### [INSTRUCTIONS FOR THE TASK]
Copy out word for word everything from the first of the rows below down to the line containing "Lettvekter fra OBH Nordica", and include that line.

== Segment start ==

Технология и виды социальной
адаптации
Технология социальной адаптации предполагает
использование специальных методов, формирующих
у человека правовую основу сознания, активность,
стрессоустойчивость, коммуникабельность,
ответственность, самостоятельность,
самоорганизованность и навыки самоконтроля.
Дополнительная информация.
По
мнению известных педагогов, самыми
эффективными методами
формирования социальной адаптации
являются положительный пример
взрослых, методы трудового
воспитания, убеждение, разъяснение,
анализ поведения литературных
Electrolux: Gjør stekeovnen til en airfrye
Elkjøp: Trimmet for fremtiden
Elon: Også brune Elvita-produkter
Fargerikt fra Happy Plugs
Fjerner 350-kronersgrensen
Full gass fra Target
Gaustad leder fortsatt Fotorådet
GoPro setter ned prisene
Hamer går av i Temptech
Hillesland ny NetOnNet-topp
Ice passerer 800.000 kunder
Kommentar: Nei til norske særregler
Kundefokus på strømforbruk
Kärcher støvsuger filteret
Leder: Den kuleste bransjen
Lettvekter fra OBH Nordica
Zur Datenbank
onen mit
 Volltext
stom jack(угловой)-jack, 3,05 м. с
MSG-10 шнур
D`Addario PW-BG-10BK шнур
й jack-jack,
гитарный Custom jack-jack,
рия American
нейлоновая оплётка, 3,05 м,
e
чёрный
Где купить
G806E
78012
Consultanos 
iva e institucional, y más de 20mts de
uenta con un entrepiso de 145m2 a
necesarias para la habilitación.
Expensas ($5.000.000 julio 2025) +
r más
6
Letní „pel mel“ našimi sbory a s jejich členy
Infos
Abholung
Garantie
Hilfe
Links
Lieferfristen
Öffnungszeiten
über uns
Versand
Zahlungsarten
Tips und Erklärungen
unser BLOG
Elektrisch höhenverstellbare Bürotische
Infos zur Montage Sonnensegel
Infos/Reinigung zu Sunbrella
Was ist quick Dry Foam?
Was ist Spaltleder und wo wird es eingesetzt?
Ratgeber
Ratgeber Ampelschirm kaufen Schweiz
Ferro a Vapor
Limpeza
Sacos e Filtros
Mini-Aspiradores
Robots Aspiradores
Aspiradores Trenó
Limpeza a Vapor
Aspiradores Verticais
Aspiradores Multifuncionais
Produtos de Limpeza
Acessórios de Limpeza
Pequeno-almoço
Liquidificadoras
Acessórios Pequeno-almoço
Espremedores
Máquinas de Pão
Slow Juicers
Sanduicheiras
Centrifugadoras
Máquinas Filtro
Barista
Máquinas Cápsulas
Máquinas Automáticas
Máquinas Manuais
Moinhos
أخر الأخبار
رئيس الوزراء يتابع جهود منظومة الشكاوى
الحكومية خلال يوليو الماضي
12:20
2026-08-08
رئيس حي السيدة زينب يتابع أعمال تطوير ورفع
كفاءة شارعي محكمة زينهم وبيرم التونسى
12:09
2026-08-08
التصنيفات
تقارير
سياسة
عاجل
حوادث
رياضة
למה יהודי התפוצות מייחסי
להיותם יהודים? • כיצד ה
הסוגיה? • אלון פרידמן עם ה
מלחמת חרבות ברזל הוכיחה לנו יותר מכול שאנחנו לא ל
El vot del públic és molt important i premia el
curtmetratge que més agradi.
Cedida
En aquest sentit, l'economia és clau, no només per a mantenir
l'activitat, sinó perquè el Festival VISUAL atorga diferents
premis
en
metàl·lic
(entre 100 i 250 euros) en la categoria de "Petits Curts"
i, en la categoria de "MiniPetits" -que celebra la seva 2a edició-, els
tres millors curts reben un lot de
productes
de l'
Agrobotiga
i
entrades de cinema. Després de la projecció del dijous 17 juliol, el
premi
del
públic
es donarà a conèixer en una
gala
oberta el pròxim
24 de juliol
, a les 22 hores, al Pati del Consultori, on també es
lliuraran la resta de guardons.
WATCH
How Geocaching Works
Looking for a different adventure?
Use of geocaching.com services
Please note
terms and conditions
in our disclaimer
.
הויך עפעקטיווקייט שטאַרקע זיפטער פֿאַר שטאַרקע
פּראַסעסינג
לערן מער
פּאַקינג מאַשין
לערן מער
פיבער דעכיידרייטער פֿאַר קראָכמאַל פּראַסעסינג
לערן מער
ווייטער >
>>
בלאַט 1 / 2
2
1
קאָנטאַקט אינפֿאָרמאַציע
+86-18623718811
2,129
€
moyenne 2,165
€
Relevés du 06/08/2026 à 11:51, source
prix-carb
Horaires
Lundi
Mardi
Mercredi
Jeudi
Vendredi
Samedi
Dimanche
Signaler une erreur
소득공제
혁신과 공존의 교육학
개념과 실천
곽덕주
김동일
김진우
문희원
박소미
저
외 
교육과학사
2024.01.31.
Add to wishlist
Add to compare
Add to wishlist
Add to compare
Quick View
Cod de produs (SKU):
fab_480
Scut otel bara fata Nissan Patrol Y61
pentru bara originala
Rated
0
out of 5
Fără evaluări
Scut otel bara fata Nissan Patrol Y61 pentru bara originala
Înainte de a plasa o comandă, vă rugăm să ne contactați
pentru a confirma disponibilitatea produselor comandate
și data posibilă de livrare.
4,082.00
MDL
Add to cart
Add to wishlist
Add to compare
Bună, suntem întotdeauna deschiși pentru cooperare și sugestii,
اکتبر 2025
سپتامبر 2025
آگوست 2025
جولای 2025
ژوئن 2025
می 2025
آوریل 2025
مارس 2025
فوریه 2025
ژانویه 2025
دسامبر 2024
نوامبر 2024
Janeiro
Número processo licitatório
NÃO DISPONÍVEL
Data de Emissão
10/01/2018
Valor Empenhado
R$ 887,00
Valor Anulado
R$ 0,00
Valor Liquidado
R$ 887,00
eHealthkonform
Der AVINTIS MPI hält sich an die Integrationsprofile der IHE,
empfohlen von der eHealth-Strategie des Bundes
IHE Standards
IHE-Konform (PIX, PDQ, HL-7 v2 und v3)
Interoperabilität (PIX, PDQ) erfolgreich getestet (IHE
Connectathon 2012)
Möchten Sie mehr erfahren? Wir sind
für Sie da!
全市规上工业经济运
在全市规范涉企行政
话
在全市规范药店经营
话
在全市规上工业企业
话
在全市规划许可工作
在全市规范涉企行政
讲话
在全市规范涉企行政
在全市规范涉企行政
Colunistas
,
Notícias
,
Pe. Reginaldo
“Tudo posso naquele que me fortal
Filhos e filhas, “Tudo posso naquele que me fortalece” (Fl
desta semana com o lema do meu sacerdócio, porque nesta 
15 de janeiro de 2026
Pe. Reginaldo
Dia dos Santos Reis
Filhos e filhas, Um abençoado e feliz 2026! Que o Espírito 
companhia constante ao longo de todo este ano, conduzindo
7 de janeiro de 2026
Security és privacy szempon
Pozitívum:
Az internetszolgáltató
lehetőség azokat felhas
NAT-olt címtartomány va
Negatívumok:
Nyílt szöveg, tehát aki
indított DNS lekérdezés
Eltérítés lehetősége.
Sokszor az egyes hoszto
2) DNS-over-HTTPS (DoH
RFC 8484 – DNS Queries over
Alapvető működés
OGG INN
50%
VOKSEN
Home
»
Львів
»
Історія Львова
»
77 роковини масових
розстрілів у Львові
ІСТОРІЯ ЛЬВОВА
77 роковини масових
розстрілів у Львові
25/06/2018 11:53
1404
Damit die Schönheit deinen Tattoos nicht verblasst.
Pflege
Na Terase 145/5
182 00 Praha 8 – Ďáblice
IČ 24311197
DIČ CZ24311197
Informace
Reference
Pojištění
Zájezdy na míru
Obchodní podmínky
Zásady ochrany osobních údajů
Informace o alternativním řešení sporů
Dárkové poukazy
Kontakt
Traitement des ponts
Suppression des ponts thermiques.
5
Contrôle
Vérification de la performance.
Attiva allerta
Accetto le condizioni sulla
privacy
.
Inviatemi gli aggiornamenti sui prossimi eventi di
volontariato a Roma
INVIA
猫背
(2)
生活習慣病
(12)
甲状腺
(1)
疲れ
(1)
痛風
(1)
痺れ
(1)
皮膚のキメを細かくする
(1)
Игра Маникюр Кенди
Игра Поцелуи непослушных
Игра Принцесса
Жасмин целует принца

== Segment end ==

### [ANSWER SECTION]
Технология и виды социальной
адаптации
Технология социальной адаптации предполагает
использование специальных методов, формирующих
у человека правовую основу сознания, активность,
стрессоустойчивость, коммуникабельность,
ответственность, самостоятельность,
самоорганизованность и навыки самоконтроля.
Дополнительная информация.
По
мнению известных педагогов, самыми
эффективными методами
формирования социальной адаптации
являются положительный пример
взрослых, методы трудового
воспитания, убеждение, разъяснение,
анализ поведения литературных
Electrolux: Gjør stekeovnen til en airfrye
Elkjøp: Trimmet for fremtiden
Elon: Også brune Elvita-produkter
Fargerikt fra Happy Plugs
Fjerner 350-kronersgrensen
Full gass fra Target
Gaustad leder fortsatt Fotorådet
GoPro setter ned prisene
Hamer går av i Temptech
Hillesland ny NetOnNet-topp
Ice passerer 800.000 kunder
Kommentar: Nei til norske særregler
Kundefokus på strømforbruk
Kärcher støvsuger filteret
Leder: Den kuleste bransjen
Lettvekter fra OBH Nordica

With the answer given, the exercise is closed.